* **What the exercise asks**: Each line from the one containing "mouse_down()" through the end of the entries below should be transcribed exactly, and no other line.

□ □ □ □ □ □ □

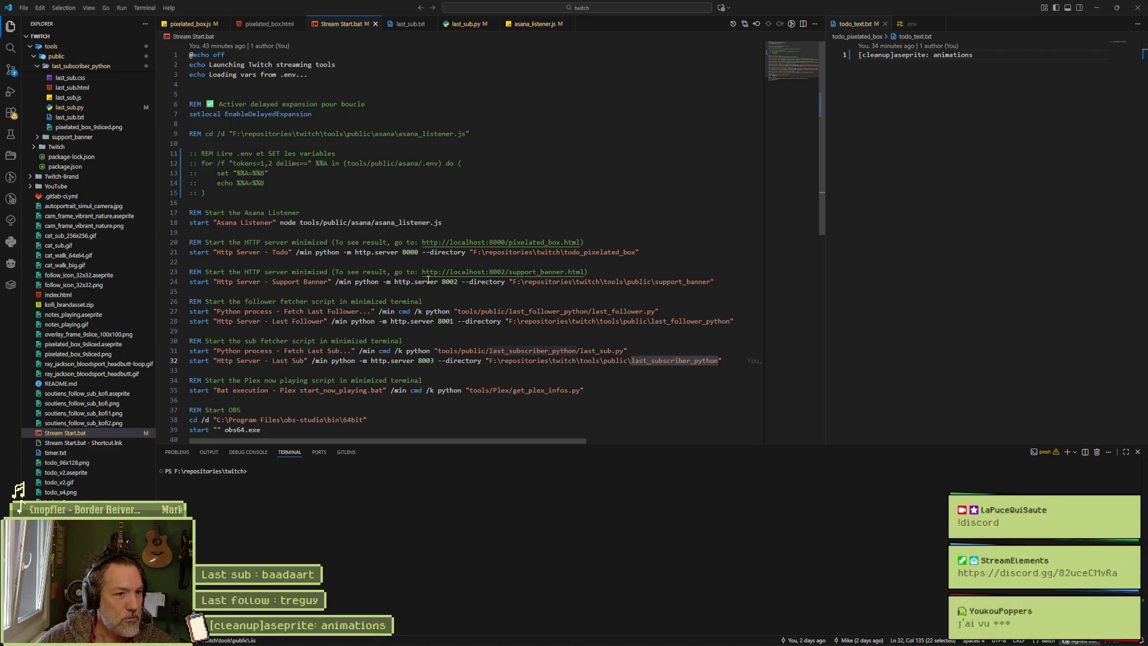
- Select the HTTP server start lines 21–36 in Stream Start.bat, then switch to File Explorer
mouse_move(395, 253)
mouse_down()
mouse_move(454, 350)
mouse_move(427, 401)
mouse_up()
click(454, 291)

□ □ □ □ □ □ □

* **Written reply**:
mouse_down()
mouse_move(454, 350)
mouse_move(427, 401)
mouse_up()
click(454, 291)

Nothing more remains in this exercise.